*Work task 1*
In the storm article, how much snow fell in Hudson and Pelham?
*Work task 2*
Rewrite the storm article's passage starting at "Forsley suffered minor" and ending at "about two hours.", substituting "Concord" for "Manchester".

Another harsh winter punch delivered
Another powerful nor'easter dumped more than a foot of snow on some parts of southern New Hampshire and created traffic headaches and massive waves that pummeled coastal areas during high tide Friday morning.
The slow-moving storm closed many schools in southern New Hampshire and made for a treacherous morning commute.
The bulk of the snow fell in southern areas where snow totals climbed to 11 inches in Derry, Londonderry, and Nashua, just over a foot in Hampstead, and 13 inches in Hudson and Pelham.
The amounts were higher in some areas than forecasters had expected, but they said it was a tricky storm to predict.
"It went up dramatically almost for every mile south you go. It was one of those very sharp delineating lines. To get it exact was a difficult thing to do," said Bob Marine, a meteorologist with the National Weather Service in Gray, Maine.
The storm made a mess on the coast as well. The system passed south of New England but strong winds over the past two days generated waves of 20 to 25 feet, Marine said. Large waves crashed over seawalls along Route 1A in Hampton, North Hampton and Rye, sending water, rocks and other debris into the street. Concrete park benches were even lifted up and pushed into the middle of Route 1A in Hampton.
During the morning commute, New Hampshire State Police from Troop B in Bedford said troopers responded to more than 90 motor vehicle incidents involving accidents, vehicles off the road and disabled motorists. Most of the problems were reported on the Everett Turnpike and interstates 293 and 93.
At one point, state police said Trooper 1st Class Thomas Forsley had his cruiser sideswiped by a passing motorist while he was handling an incident on Route 101 in Milford. The driver was identified as Melinda Simoneau of Nashua.
Forsley suffered minor injuries and was treated and released from Southern New Hampshire Medical Center in Nashua.
According to state police, a trailer on a tractor-trailer went off the I-293 northbound Exit 6 ramp in Manchester, causing the ramp to be shut down for about two hours.
In unrelated incident, a jack-knifed tractor-trailer on the Everett Turnpike in Nashua shut down two lanes of travel for several hours, while another tractor-trailer unit became stuck on the Exit 2 on-ramp on I-93 northbound in Salem, forcing the ramp to be closed for about 20 minutes.
While the storm forced plow drivers back onto the roads and many residents to haul out their shovels and snow blowers, John Hauschildt of Exeter took it in stride. He grabbed his skis and skied through downtown Exeter and made a stop at Me & Ollie's Café.
"I stayed mostly on the street because the sidewalks were too piled up with snow," he said after removing his skis and leaning them against the side of the cafe.
For those looking for a break from the cold and snow, Marine said temperatures this weekend are expected to rise into the mid-40s to near 50. Rain could be in the forecast next week with a southerly flow, but Marine warned not to be fooled by warmer spring-like weather.
"It's too soon to call it quits yet. There's a lot of time left in March," he said.

[Saved entries]

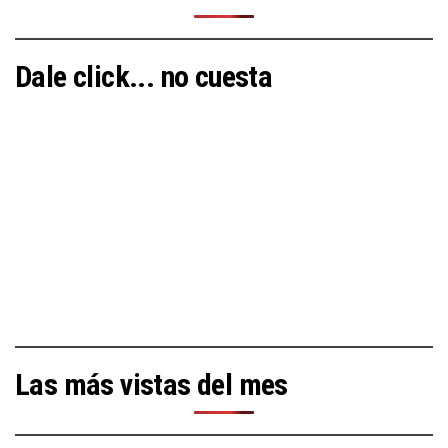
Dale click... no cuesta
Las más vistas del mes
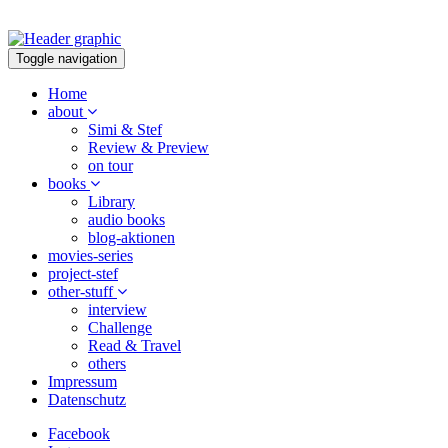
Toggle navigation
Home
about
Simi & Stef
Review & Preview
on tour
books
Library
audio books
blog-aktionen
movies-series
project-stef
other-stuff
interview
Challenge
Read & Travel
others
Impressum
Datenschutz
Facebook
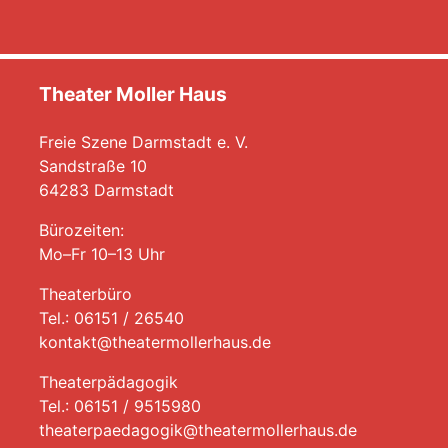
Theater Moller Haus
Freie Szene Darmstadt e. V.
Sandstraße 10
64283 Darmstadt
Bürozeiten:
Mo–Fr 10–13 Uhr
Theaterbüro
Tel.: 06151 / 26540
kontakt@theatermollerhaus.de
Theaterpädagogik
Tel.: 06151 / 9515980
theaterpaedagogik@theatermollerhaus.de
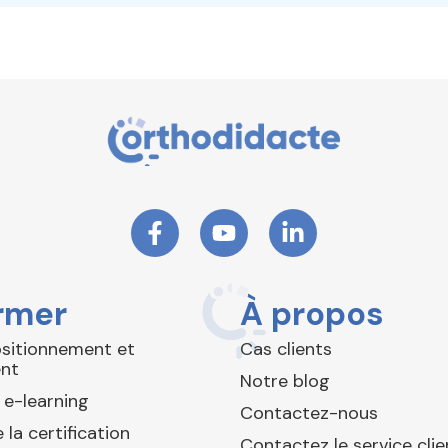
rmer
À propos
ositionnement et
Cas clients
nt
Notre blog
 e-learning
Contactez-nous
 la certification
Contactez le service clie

*Exercise solution 1*
13 inches

*Exercise solution 2*
Forsley suffered minor injuries and was treated and released from Southern New Hampshire Medical Center in Nashua.
According to state police, a trailer on a tractor-trailer went off the I-293 northbound Exit 6 ramp in Concord, causing the ramp to be shut down for about two hours.